About 4-days into the trip, we arrived in Callao, Peru which is just outside of Lima. This gave us the chance to check out Lima for the day, enjoy a lunch off the boat, and head back for our departure after all the new cargo had been loaded onto the Cap Blanche. Captain Sobolev has been there many times and he recommended handful of highlights to see around the city with the help of a driver we hired for the day. Not bad, as far as big cities go. The changing of the guards at the presidential palace and some of the nicer areas like Miraflores were definitely nice to see. I figure I’ll ride my motorcycle through Peru eventually, so it was okay to see Lima so briefly this time.

(Pics: Walking back to our ship, it's pretty neat to see what this thing looks like from the outside for a change. Pretty amazing, the things man can build.)
Back on the ship for about 4 more days, we continued to find new ways to entertain ourselves. A bit more reading and movie-watching from the ship’s DVD collection helped us get through the remainder of the trip, and I even had a late-night lesson on how to properly consume a pisco-sour from what I think was passion fruit. We wiggled our way along the coast of Peru, eventually making it to the port of Valparaiso, Chile on the afternoon of January 31st where we had to wait for the Queen Mary 2 to get out of the way so we could take her spot on the pier. It was fun to see that enormous ship and all the passengers out on the deck passing us by.

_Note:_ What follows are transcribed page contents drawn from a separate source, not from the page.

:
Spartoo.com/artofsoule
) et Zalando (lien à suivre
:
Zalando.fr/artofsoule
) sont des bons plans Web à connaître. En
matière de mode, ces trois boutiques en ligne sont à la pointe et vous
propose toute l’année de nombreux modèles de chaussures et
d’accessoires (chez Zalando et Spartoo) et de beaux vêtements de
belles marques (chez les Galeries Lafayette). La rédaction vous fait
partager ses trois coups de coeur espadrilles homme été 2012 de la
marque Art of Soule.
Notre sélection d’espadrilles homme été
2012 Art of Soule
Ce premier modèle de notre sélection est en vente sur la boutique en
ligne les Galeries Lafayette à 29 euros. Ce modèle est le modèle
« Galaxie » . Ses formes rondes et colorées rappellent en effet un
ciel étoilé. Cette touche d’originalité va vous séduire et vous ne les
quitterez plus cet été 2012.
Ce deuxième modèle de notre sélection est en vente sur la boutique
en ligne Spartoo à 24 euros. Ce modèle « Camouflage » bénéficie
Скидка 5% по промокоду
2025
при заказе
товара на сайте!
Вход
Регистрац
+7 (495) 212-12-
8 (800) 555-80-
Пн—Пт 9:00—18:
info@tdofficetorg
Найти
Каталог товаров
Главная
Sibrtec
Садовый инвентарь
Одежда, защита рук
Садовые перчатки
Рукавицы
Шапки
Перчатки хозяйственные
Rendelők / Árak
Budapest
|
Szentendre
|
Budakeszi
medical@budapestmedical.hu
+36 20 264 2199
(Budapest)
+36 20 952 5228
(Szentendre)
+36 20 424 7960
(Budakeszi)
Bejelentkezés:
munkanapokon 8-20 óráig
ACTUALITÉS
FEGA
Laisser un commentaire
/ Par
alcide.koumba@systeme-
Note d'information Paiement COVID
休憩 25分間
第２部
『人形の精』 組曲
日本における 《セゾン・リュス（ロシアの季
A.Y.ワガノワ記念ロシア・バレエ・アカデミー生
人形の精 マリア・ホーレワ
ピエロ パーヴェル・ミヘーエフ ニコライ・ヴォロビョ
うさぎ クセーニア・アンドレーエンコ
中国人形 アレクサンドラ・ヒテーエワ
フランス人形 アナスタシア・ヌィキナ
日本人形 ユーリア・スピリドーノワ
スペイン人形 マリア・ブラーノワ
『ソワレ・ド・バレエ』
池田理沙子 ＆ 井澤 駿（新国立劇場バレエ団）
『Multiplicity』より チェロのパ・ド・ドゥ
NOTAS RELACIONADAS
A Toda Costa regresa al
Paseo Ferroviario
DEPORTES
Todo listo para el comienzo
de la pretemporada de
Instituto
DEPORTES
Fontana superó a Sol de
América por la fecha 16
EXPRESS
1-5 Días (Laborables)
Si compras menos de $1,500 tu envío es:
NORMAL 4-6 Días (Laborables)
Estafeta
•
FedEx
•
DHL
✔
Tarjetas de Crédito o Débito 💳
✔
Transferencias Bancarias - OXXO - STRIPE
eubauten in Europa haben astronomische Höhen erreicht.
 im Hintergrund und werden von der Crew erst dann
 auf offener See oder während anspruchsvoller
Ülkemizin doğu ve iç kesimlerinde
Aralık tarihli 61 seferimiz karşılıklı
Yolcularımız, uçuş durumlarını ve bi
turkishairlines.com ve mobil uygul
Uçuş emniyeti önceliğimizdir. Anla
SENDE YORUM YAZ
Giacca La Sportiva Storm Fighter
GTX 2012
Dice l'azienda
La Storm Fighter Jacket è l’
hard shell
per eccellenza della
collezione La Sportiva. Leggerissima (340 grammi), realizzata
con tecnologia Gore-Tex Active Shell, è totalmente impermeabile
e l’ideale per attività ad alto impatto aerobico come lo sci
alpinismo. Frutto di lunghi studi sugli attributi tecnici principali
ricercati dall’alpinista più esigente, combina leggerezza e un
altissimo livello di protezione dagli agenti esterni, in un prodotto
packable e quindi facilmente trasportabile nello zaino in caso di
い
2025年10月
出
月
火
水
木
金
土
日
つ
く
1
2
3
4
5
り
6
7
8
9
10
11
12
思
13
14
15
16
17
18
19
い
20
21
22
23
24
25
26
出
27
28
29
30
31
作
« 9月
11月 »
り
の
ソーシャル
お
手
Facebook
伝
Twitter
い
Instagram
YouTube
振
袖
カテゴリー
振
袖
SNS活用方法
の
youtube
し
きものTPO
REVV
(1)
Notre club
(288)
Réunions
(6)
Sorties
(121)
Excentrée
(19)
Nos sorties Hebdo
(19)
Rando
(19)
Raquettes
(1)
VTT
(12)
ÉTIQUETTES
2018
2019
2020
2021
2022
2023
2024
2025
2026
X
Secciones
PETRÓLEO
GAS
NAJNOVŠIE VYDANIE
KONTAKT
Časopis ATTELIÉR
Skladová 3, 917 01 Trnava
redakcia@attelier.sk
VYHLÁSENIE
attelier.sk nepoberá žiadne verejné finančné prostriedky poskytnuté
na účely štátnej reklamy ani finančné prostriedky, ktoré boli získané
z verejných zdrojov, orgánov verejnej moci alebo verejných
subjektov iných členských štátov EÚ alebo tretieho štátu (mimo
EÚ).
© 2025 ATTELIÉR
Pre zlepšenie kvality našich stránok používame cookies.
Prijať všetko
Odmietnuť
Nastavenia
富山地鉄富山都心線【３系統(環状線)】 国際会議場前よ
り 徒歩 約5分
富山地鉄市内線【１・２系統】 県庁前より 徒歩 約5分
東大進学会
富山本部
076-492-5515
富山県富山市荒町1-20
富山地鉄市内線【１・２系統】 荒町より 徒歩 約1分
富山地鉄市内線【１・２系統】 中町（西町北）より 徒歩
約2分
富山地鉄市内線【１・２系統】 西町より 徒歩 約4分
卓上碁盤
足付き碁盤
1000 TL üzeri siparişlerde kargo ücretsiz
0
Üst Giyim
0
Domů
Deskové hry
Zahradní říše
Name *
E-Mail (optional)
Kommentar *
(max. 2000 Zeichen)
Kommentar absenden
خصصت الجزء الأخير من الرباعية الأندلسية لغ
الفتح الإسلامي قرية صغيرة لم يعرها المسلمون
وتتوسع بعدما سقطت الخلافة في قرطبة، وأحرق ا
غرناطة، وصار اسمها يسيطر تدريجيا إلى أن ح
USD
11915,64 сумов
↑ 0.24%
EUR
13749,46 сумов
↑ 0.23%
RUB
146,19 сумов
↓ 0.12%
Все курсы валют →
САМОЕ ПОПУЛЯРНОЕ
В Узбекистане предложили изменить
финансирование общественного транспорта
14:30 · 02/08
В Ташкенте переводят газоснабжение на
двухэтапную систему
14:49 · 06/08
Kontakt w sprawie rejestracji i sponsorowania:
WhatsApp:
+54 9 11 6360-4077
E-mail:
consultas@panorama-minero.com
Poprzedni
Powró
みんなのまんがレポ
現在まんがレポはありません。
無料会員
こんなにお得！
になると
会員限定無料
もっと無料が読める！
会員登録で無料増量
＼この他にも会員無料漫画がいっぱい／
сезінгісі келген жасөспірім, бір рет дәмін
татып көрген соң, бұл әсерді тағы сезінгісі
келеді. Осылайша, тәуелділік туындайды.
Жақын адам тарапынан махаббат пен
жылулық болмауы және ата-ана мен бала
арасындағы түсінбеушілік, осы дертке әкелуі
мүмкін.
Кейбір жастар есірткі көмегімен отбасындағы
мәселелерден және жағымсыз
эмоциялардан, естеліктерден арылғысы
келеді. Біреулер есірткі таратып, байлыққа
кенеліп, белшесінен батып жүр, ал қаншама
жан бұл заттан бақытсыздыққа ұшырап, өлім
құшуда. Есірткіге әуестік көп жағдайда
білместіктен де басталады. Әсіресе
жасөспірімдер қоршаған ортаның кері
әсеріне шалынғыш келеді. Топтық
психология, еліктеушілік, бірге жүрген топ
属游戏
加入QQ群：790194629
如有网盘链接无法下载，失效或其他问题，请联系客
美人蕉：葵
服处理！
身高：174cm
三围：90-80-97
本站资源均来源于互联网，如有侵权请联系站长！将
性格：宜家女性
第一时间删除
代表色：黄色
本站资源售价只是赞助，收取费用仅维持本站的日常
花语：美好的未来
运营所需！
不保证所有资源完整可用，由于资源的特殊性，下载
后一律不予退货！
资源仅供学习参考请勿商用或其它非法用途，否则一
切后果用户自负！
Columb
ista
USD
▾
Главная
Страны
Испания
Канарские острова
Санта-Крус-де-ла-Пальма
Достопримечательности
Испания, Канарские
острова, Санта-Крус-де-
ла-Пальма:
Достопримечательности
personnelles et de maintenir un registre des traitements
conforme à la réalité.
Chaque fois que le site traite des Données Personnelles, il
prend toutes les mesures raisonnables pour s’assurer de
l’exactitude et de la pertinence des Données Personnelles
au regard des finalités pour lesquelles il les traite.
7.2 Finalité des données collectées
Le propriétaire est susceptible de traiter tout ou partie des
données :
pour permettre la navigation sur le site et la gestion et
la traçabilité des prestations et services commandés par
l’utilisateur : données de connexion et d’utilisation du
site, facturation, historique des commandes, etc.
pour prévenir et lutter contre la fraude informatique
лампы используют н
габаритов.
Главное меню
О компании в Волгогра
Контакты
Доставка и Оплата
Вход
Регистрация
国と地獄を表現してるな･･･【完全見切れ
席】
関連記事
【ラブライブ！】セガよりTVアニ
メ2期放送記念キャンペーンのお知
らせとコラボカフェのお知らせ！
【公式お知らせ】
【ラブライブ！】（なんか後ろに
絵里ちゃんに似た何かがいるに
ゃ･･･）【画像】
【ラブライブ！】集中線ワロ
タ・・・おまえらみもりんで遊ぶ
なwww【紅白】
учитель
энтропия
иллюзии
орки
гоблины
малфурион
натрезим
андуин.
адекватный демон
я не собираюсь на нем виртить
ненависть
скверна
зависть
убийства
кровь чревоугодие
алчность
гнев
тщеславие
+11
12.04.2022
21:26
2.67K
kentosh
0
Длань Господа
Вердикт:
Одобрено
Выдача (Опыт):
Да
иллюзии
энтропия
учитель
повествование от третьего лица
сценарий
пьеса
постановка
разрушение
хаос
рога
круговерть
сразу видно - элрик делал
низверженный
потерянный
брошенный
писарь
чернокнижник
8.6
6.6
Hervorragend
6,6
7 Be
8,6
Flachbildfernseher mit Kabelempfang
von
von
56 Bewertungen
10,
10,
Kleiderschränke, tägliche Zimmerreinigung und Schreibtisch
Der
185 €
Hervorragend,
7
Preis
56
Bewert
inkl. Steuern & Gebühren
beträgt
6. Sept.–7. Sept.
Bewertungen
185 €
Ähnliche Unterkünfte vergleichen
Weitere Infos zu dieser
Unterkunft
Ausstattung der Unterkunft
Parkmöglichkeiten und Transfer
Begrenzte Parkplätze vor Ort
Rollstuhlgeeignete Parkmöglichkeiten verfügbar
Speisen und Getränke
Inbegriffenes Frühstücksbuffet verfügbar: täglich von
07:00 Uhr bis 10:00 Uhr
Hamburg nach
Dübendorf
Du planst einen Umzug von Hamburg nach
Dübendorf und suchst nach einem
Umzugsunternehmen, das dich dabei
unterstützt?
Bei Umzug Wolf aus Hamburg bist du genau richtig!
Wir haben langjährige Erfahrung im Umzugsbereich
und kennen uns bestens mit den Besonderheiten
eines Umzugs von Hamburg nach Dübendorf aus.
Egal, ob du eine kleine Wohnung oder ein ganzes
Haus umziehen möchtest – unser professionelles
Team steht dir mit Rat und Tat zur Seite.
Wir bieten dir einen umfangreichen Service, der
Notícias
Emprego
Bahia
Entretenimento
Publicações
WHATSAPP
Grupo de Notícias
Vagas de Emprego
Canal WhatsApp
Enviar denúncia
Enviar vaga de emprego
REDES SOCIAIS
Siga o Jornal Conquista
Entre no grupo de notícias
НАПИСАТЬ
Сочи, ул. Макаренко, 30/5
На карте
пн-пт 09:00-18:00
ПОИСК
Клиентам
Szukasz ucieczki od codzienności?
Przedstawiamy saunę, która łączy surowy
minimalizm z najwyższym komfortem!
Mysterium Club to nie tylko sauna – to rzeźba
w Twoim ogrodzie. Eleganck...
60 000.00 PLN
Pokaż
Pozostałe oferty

On our last night out at sea, Captain Sobolev showed me some amazing photographs he was given by a friend that collects WWII photographs. The collector had trained under the captain, and shared with him these rarely seen photos that families all over Germany had sent in to build his collection of naval photos. It was amazing to see all those young faces of soldiers that lost their lives and then learn that the average U-boat saw only 2.2 missions. Some U-boats of course, only saw their first. (That's Captain Sobolev below.)
In his office, Captain also told me the story behind the name of the ship we were on as “Cap Blanche” is only a temporary name. This boat is one of 15 ships in a fleet owned by a vessel-leasing company called Harmstorf, Inc. It turns out that the owner of Harmstorf has quite a passion for Pablo Picasso’s work, so each ship in his fleet is named after different girls in Picasso’s various masterpieces. This particular ship is only temporarily being called “Cap Blanche” while Hamburg-Sud leases it from Harmstorf for a 5-year term, and at the end of this lease, its original name will be re-painted onto the usual spots along its hull. In an amazing coincidence, the original name of the ship is one that’s quite special to me.

What would you guess the ship's real name is? (Switch to Forrest Gump’s voice.) “There was only one name I could think of. The most beautiful name in the whole wide world.”

I kid you not. Thousands of boats on the ocean and this one has the same unique spelling as my rare and unique mother, Jeanne. And to think...I almost left the ship after 10 days without discovering this!